La Presse
Nouvelles générales Vendredi 20 décembre 1996 A12
L’affaire Réno-Dépôt : réactions d’amère indignation
Suffit-il d’en avoir les moyens pour faire taire un auteur? demande l’UNEEQ
Boisvert, Yves
TYPE: Nouvelle
LONGUEUR: Moyen
CENTRE D’INTÉRÊT: Biographies; Organismes culturels; Quincailleries; Présidents, administrateurs et conseils d’administration; Cours et administration de la justice
CENTRE GÉOGRAPHIQUE: Québec
Réno-Dépôt
Le succès des manoeuvres judiciaires du groupe Réno-Dépôt et des frères Pierre et Claude Michaud pour maintenir le secret autour d’un ouvrage historique choque l’Union des écrivains du Québec et la Fédération professionnelle des journalistes du Québec.
Rappelons que le manuscrit P.-H. Le Magnifique , biographie de l’homme d’affaires Paul-Hervé Desrosiers (grand-oncle des Michaud) par Pierre Turgeon est sous le coup d’une injonction depuis septembre. Pierre Michaud a commandé l’ouvrage et prétend pouvoir en disposer, ce que conteste Turgeon, qui n’a jamais cédé ses droits d’auteur.
Au moment où le juge Michel Côté, de la Cour supérieure, allait entendre l’affaire «au fond» pour rendre une décision finale, les Michaud ont tenté d’obtenir un huis-clos complet sur le débat judiciaire. Le juge Côté a refusé, mettant uniquement le manuscrit et un autre document «sous scellés», c’est-à-dire inaccessible au public, le temps du procès. Les Michaud ont obtenu hier une permission d’en appeler de cette question (le huis-clos et la publicité des documents), et en attendant, le secret le plus complet est maintenu.
Le juge en chef de la Cour d’appel, Pierre Michaud (aucun lien avec le pdg de Réno-Dépôt), estime que l’affaire devrait être entendue au plus tard en avril.
Mais, déjà hier, l’avocat de Réno-Dépôt annonçait qu’il demanderait une prolongation de ses délais pour produire son mémoire (il a normalement 15 jours).
«C’est vraiment regrettable, tous ces délais, dit M. Pierre Lavoie, directeur de l’UNEEQ. C’est une question qui devrait tomber sous le sens. L’enjeu est public et il faut que le débat soit public.»
«Est-ce que ça veut dire qu’il y a une justice à deux vitesses : une pour les puissants et les riches, une autre pour les gens ordinaires?» demande-t-il. En effet, la disproportion des moyens entre les Michaud et M. Turgeon et son éditeur (Jacques Lanctôt) est phénoménale, note-t-il.

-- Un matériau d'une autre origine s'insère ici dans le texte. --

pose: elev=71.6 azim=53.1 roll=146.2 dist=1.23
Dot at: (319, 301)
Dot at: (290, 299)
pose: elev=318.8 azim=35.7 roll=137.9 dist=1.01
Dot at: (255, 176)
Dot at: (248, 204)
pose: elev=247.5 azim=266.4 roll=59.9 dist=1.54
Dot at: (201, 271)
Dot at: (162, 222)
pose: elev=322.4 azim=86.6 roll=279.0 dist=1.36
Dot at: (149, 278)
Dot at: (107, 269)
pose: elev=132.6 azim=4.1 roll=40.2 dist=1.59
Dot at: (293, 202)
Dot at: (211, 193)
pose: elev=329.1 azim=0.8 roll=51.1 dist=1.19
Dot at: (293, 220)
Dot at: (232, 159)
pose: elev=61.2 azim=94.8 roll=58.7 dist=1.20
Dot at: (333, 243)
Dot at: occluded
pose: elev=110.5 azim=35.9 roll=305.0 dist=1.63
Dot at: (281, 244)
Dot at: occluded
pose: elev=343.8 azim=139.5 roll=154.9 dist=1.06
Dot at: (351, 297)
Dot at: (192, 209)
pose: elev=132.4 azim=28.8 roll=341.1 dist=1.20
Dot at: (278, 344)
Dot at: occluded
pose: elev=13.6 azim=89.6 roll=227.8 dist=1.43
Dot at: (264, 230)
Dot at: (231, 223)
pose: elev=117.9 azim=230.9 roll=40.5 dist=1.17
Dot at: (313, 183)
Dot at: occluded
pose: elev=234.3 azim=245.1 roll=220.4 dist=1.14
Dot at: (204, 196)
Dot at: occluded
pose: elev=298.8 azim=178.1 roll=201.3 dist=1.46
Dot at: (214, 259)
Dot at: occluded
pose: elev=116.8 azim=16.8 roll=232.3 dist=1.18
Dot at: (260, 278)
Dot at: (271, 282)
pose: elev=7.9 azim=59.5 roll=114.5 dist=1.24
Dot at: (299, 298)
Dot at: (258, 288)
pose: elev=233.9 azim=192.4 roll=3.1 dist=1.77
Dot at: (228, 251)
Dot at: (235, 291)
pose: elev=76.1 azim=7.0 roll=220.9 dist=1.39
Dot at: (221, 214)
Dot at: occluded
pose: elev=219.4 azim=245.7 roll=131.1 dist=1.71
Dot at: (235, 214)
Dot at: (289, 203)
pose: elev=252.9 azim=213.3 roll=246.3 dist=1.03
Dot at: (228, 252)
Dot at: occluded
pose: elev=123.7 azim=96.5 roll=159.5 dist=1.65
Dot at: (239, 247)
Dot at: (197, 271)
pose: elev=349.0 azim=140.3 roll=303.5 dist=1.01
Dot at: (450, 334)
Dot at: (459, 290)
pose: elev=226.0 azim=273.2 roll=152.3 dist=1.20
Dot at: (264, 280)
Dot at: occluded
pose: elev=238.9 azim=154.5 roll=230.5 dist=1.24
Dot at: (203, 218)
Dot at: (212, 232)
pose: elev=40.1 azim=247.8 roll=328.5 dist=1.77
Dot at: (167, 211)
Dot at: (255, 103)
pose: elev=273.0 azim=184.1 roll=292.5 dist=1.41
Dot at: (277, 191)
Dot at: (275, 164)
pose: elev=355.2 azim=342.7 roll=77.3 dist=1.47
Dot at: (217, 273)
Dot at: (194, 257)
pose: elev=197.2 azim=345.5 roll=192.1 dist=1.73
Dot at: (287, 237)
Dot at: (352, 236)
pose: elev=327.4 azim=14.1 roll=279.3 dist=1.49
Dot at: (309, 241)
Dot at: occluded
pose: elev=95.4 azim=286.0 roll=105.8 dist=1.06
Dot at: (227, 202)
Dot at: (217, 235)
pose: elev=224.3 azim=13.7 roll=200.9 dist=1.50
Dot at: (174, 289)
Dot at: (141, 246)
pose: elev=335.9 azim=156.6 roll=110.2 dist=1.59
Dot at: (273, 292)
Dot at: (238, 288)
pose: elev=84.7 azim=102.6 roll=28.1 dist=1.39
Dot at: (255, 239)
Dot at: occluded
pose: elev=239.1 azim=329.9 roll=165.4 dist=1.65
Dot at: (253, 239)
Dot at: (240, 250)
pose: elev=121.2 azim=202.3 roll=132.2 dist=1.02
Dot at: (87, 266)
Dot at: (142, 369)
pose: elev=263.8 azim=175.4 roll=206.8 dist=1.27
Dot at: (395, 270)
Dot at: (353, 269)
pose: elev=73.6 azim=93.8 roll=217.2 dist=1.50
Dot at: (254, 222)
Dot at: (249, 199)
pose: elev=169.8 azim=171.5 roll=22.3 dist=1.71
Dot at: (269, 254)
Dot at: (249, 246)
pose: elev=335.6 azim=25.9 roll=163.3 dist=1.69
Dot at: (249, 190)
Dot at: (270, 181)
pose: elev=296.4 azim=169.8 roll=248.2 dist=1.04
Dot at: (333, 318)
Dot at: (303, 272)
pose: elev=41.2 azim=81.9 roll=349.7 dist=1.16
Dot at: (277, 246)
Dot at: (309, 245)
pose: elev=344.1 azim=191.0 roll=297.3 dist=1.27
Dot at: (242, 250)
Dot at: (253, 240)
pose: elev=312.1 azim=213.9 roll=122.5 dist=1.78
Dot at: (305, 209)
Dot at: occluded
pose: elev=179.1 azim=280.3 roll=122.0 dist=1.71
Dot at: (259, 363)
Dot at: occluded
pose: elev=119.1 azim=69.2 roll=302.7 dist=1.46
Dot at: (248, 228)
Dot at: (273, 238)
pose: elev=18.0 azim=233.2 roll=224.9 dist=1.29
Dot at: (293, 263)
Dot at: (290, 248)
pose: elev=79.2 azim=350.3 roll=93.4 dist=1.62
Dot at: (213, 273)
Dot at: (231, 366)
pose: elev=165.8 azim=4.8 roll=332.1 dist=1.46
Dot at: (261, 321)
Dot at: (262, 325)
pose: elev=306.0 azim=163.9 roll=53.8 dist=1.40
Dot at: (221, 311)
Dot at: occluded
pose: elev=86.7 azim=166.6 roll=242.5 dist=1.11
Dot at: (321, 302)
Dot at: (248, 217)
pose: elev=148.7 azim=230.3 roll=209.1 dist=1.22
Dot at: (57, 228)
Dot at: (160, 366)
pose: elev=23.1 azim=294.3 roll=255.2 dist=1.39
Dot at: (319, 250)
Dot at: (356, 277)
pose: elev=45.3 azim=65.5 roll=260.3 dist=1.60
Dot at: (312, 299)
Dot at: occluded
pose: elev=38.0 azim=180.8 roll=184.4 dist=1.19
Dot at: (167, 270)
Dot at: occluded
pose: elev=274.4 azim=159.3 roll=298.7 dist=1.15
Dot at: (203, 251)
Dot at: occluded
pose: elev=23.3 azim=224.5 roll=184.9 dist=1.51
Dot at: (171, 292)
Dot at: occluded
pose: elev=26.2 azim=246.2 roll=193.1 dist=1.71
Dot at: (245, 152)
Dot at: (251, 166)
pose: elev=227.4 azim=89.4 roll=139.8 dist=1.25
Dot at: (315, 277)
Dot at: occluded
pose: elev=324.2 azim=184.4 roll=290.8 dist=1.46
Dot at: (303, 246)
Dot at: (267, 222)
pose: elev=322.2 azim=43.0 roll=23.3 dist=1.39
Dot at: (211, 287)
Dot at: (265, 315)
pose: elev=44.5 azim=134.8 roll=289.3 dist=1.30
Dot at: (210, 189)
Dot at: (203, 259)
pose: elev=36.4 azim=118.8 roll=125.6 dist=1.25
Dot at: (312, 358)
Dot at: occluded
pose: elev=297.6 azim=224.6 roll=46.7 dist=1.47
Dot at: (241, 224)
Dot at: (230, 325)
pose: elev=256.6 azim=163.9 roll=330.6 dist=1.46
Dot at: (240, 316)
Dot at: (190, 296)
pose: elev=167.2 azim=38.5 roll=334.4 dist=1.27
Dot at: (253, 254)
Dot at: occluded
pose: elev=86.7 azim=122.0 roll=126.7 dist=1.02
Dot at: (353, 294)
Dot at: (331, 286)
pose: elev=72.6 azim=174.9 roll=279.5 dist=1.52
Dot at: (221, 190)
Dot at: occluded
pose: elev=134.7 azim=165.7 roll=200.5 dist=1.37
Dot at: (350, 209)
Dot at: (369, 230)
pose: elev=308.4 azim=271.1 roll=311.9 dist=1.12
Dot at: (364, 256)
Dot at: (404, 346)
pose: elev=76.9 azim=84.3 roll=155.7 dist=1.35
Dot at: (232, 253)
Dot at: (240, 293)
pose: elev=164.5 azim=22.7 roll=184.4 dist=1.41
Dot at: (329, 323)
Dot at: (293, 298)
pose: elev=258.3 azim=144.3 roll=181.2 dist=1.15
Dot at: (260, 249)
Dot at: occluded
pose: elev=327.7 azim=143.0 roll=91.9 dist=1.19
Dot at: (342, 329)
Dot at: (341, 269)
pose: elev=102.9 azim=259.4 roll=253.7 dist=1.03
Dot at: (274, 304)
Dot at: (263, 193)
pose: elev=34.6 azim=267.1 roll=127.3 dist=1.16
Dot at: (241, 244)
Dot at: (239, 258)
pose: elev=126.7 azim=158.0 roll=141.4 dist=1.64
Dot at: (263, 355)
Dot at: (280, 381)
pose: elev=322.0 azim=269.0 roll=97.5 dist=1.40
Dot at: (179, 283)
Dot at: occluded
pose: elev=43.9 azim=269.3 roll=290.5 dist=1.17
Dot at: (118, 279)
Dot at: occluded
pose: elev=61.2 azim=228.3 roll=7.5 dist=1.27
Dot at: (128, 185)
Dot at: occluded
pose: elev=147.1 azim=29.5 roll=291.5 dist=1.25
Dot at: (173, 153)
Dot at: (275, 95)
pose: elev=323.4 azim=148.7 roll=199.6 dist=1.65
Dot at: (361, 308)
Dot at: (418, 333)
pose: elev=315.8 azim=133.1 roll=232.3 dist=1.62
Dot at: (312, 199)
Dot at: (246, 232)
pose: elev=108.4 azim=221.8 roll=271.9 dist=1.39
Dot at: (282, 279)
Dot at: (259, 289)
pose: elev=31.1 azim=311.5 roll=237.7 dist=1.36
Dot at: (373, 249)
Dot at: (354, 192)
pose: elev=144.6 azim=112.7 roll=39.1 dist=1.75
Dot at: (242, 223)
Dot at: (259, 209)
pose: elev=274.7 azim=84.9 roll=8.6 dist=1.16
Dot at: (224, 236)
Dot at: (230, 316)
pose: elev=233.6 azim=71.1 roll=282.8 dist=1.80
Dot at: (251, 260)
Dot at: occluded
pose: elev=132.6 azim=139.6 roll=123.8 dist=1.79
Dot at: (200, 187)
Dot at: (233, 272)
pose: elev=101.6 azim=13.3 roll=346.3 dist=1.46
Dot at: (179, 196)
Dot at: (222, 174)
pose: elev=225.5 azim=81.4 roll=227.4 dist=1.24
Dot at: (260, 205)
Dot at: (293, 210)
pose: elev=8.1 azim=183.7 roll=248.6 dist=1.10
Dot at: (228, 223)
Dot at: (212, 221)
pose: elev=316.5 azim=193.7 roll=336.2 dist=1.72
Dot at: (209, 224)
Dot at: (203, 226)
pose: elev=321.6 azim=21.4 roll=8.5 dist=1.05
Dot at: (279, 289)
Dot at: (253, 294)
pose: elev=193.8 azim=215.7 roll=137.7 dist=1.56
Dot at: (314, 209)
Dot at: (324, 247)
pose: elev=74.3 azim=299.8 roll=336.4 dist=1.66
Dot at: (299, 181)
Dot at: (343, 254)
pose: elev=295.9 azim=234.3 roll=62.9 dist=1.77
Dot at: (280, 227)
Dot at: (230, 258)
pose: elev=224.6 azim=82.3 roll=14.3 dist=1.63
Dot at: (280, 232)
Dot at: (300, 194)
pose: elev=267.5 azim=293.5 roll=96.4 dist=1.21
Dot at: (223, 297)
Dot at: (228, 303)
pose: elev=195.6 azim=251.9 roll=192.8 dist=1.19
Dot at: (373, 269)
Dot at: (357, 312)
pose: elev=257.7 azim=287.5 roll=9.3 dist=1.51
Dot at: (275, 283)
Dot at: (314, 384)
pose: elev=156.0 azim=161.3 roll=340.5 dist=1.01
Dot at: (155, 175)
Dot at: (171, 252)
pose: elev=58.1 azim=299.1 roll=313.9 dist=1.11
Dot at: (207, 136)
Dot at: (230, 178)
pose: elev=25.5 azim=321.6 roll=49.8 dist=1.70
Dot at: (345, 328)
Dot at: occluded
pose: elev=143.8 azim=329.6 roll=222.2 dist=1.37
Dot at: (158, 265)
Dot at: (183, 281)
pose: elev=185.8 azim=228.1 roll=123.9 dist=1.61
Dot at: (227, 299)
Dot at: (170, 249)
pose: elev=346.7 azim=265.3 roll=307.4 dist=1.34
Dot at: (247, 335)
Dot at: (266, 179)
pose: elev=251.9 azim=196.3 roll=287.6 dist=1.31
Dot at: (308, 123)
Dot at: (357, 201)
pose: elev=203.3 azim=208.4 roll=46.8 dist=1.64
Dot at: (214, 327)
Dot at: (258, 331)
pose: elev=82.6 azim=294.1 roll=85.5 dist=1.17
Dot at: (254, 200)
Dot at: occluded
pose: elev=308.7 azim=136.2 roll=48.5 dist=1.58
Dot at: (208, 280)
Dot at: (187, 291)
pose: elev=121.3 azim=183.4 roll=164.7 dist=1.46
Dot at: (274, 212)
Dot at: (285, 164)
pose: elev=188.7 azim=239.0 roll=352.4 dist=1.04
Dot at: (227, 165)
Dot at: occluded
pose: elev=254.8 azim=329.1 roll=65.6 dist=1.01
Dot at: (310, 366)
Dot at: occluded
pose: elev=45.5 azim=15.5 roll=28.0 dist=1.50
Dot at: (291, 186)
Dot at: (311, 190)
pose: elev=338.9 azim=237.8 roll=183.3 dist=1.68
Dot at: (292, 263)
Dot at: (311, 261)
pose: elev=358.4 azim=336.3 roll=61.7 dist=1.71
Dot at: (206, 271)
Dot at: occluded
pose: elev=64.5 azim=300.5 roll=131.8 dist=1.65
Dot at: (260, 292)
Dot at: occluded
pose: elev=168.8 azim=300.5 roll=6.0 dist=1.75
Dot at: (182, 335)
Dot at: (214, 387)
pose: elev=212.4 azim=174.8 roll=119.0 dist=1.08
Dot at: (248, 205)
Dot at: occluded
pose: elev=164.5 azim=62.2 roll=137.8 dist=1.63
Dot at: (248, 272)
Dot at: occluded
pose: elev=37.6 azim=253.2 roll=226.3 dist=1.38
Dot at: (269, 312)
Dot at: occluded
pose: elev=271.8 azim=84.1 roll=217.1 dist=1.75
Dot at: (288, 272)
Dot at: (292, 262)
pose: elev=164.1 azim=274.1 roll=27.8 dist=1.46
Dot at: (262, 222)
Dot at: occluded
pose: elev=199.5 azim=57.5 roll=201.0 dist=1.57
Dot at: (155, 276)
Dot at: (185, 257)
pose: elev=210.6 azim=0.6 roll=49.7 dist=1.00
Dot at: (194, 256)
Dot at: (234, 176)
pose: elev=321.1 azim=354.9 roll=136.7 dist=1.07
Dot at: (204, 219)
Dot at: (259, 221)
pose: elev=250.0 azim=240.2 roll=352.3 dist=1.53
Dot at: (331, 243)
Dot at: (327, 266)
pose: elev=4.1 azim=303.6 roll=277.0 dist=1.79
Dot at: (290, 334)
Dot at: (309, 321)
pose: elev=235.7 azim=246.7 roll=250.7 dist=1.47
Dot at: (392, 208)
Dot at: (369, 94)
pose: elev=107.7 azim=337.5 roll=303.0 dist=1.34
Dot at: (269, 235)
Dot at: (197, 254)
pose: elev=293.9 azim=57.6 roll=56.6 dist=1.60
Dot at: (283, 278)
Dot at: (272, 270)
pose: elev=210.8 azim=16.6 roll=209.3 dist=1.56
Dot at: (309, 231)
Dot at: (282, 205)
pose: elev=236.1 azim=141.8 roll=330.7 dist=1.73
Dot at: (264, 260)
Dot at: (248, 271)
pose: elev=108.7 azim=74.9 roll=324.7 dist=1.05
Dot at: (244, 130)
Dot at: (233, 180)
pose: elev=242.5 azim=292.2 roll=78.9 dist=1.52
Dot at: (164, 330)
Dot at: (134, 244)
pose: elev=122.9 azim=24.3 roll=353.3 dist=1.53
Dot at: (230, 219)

«C’est très décevant, ajoute Claude Robillard, secrétaire général de la FPJQ. Ça veut dire qu’un document d’intérêt public et publiable, fruit d’une enquête de qualité, contenant des informations inédites sur des personnages historiques, restera à l’écart pour des mois. C’est absurde, d’autant plus que les Michaud peuvent aller d’un appel à l’autre avec la puissance financière qui est la leur. Turgeon ne pourra jamais les suivre en Cour suprême!»
La guérilla judiciaire qui s’annonce donnerait probablement le temps à un autre écrivain d’enquêter sur P.-H. Desrosiers et de publier un livre!